▶ **EXERCISE**: Extract each line of the data below that contains the string "chart", treating uppercase and lowercase letters as distinct.

▶ **DATA SHOWN**:

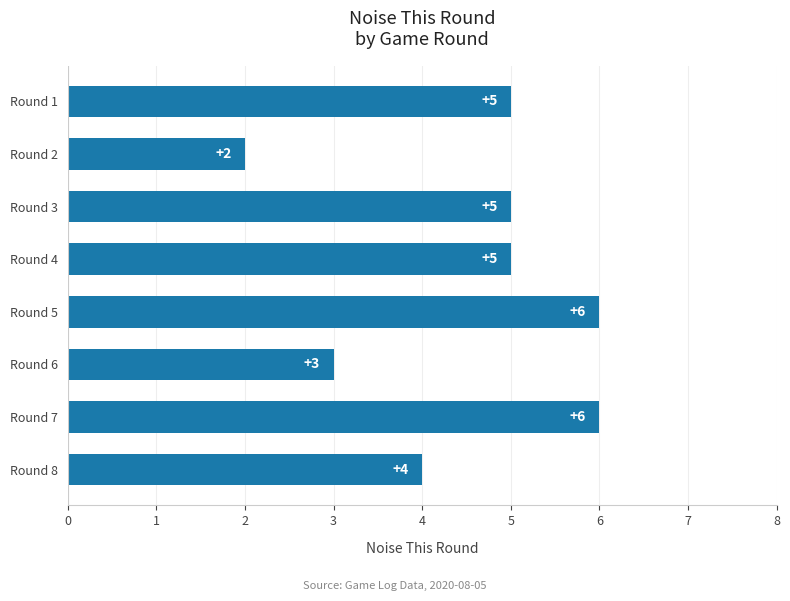

Reading top to bottom, transcribe all the data shown in this chart.

Round 1=5	Round 2=2	Round 3=5	Round 4=5	Round 5=6	Round 6=3	Round 7=6	Round 8=4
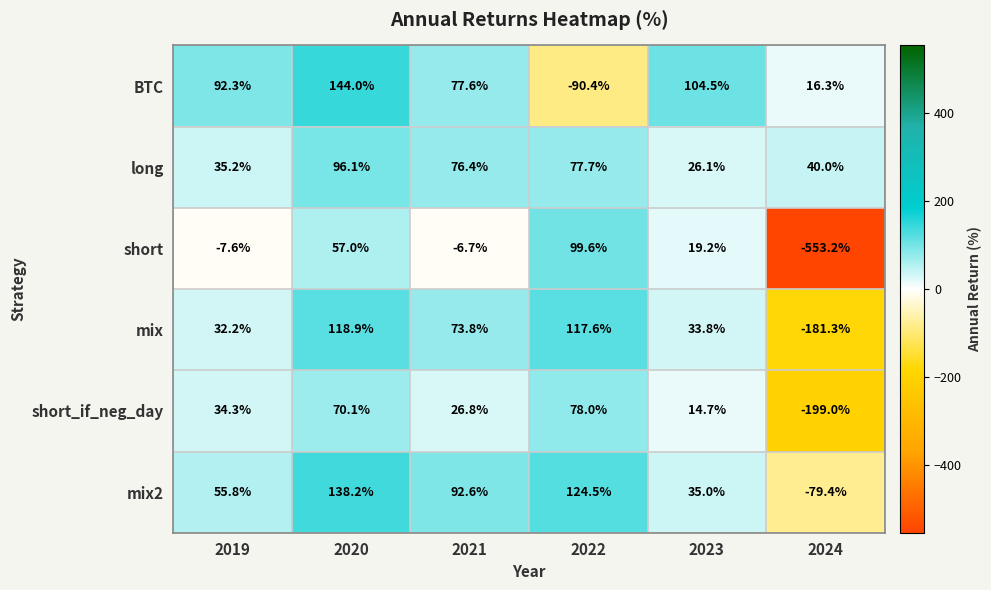

What is the smallest value displayed?

-553.2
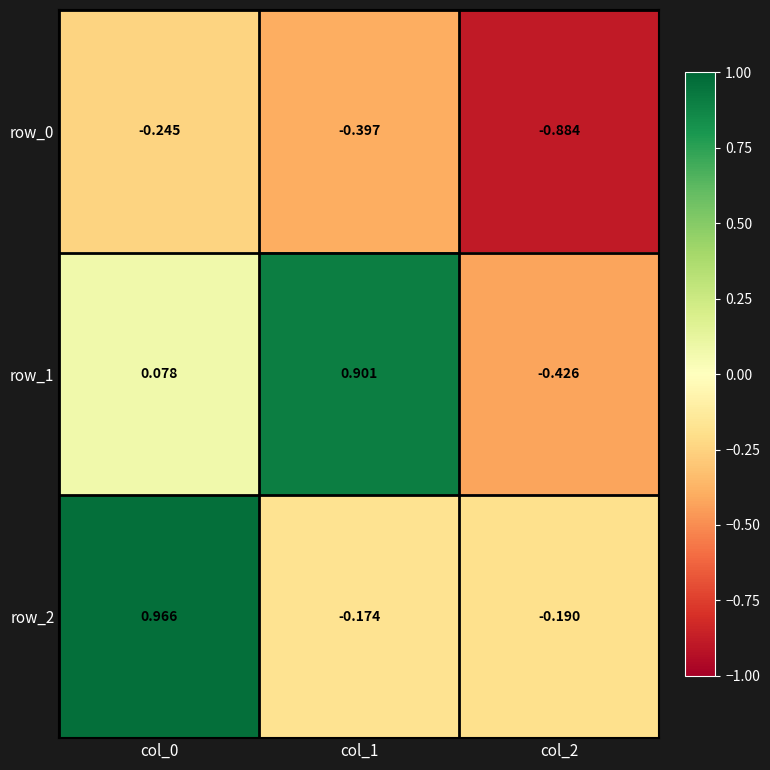

How many series are shown in this chart?

3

▶ **ANSWER BOX**:
Reading top to bottom, transcribe all the data shown in this chart.
How many series are shown in this chart?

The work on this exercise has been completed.